Fotoğraf: unsplash
Hiçbir felsefe ya da öğreti duygusuz yaşamayı öğütlemez. Duyguların mantıklı karar alma mekanizmamızı etkilememesi gerektiğini ve onların etkisiyle mantıksız şeyler yapmamamızı öğütler.
Sevdiğimiz bir insanı kaybetmek, yaşayan her insanın yaşayacağı tatsız bir tecrübedir. Bu durumda üzülmek verilecek ilk ve en doğal tepkidir. Ancak, bu üzülmenin belli bir dozda kalması gerekiyor. Eğer hayatımızı yaşamamıza engel olmaya başlarsa, o zaman mantıksız bir şekle bürünüyor.
Üzülmemizin birden fazla nedeni olabilir: O insanı daha fazla göremeyeceğimiz için üzülebiliriz, o insanla yaptığımız gereksiz tartışmalarla onu üzdüğümüz zamanları düşünüp üzülebiliriz, o insanın kurduğu hayalleri ve yapamadıklarını düşünerek üzülebiliriz.

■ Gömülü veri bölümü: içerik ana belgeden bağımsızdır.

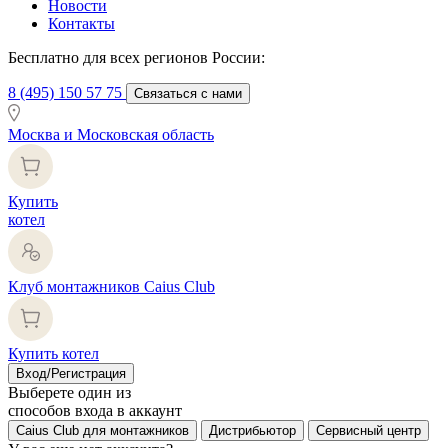
Новости
Контакты
Бесплатно для всех регионов России:
8 (495) 150 57 75
Связаться с нами
Москва и Московская область
Купить
котел
Клуб монтажников Caius Club
Купить котел
Вход/Регистрация
Выберете один из
способов входа в аккаунт
Caius Club для монтажников
Дистрибьютор
Сервисный центр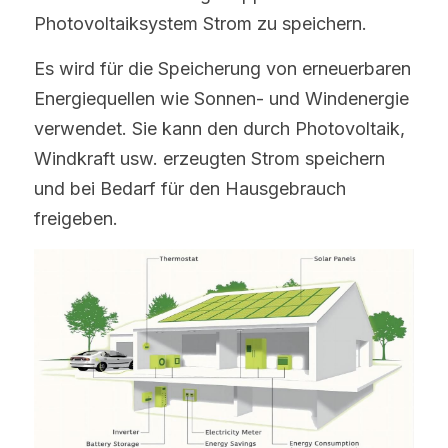
Photovoltaiksystem Strom zu speichern.
Es wird für die Speicherung von erneuerbaren 
Energiequellen wie Sonnen- und Windenergie 
verwendet. Sie kann den durch Photovoltaik, 
Windkraft usw. erzeugten Strom speichern 
und bei Bedarf für den Hausgebrauch 
freigeben.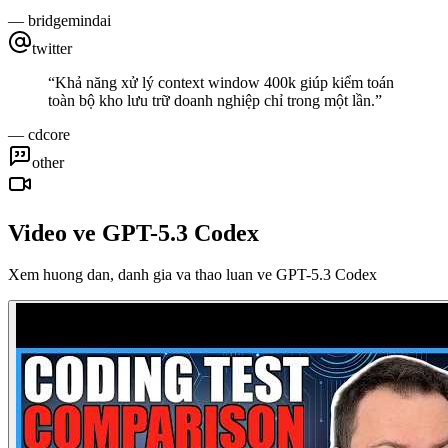
—
bridgemindai
twitter
“
Khả năng xử lý context window 400k giúp kiểm toán
toàn bộ kho lưu trữ doanh nghiệp chỉ trong một lần.
”
—
cdcore
other
Video ve GPT-5.3 Codex
Xem huong dan, danh gia va thao luan ve GPT-5.3 Codex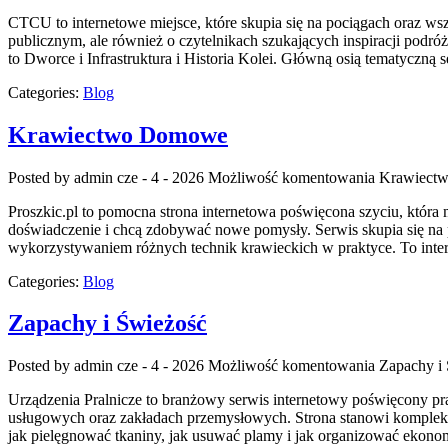
CTCU to internetowe miejsce, które skupia się na pociągach oraz wszy
publicznym, ale również o czytelnikach szukających inspiracji podró
to Dworce i Infrastruktura i Historia Kolei. Główną osią tematyczną 
Categories:
Blog
Krawiectwo Domowe
Posted by admin
cze - 4 - 2026
Możliwość komentowania
Krawiect
Proszkic.pl to pomocna strona internetowa poświęcona szyciu, która
doświadczenie i chcą zdobywać nowe pomysły. Serwis skupia się na
wykorzystywaniem różnych technik krawieckich w praktyce. To inter
Categories:
Blog
Zapachy i Świeżość
Posted by admin
cze - 4 - 2026
Możliwość komentowania
Zapachy i
Urządzenia Pralnicze to branżowy serwis internetowy poświęcony pr
usługowych oraz zakładach przemysłowych. Strona stanowi kompleksowe
jak pielęgnować tkaniny, jak usuwać plamy i jak organizować ekonom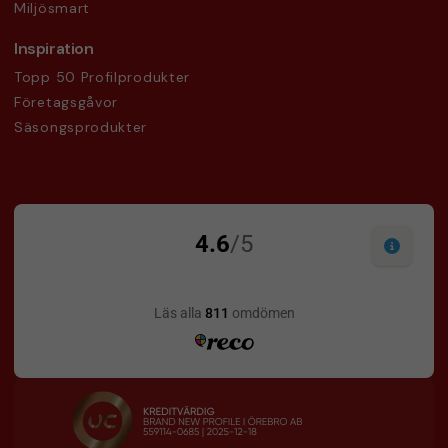
Miljösmart
Inspiration
Topp 50 Profilprodukter
Företagsgåvor
Säsongsprodukter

Bu üzüntülerin bazısı bizle ilgilidir. Biz o insanı göremeyeceğimiz ve onunla vakit geçiremeyeceğimiz için üzülürüz, sevdiğimiz insanın daha kötü bir yere gittiğini düşündüğümüz için değil. Ancak diğeri, sevdiğimiz için üzülmektir. O insanın hedeflerine ulaşma fırsatı yakalamadığını düşündüğümüz için üzülürüz.
Bu durumda, biz o insan için yaşamalı ve biz kendi hayallerimize ulaşmaya çaba göstermeliyiz. Budizm’e ve Stoacılığa göre, insanları birbirinden ayıran bir benlik yoktur. Marcus Aurelius şöyle diyor: “Bedenin organlarının bir arada olmaları gibi, düşünebilen varlıklar da birbirinden ayrı özelliklerde olsalar da bir arada hareket etmek için yaratılmışlardır. Ancak kendi kendine sık sık “Ben düşünen tek bir bedenin bir uzvuyum” dersen, bunu daha iyi kavrarsın. Ancak bir harf değiştirip, ‘Ben bütünün bir parçasıyım’ dersen henüz insanları yürekten sevmediğin, herhangi biri için iyilik yapmaktan neşelenmediğin, yaptığın işi hala öylesine yaptığın, hatta iyilik olarak bile düşünmediğin anlamına gelir.”
Her insan bir şekilde birbirine bağlı olduğu için, sevdiklerimiz de bizimle beraber tüm başarılarımızı tecrübe etmiş olacaktır.
Bu fikir ilk bakışta çok zorlama bir şey olarak gözükse de, hepimizin hayatında yaşadığı benzer tecrübeler vardır. Eminim ki, sevdiğiniz bir arkadaşınızın hedeflerine ulaşmasısizi de, hiçbir şekilde çıkar sahibi olmamanıza rağmen çok mutlu etmiştir. Arkadaşınızın anne, baba olması ya da bir araba, ev alması sizi de sanki ona kendiniz sahip olmuşçasına mutlu edebilir.
Kendimiz fiziksel olarak bir şeye sahip olmasak bile, sevdiklerimizin sahip olması bizi mutlu edecektir.
Bir çalışma yapalım: Sevdiğimiz bir insanı kaybettiğimizi düşünmek yerine, planı tersine çevirelim. Biz vefat edelim ve yasımızı tutacak olanları görebildiğimizi düşünelim.
Böyle bir durumda, aynı yukarıdaki örnek gibi, sevdiğiniz insanın hedeflerine ulaşması sizi mutlu etmeyecek mi? Yoksa hayatlarını yaşamaları yerine o insanların sizin için yas tutmasını ve yaşamı ertelemelerini mi isterdiniz?
O yaptı ama ben yapamadım diyerek hayıflanır mısınız, yoksa ben yapamadım ama o yaptı diye sevinir misiniz?
Sevdiğimiz bir insanı kaybetmek hiçbir zaman yaşamak istemememize rağmen, yaşamak zorunda olduğumuz bir gerçek. Buna üzülmek bir zayıflık olmadığı gibi, üzülmemek de bir üstünlük değil.
Her ulaştığımız hedef ve başarı ile edindiğimiz mutluluk, sadece bizim değil, sevdiklerimizin de mutluluğudur. Çünkü gerçek sevgi, ikilik değil birliktir. Birinin mutluluğu, sevdiğinin ve seveninin de mutluluğudur.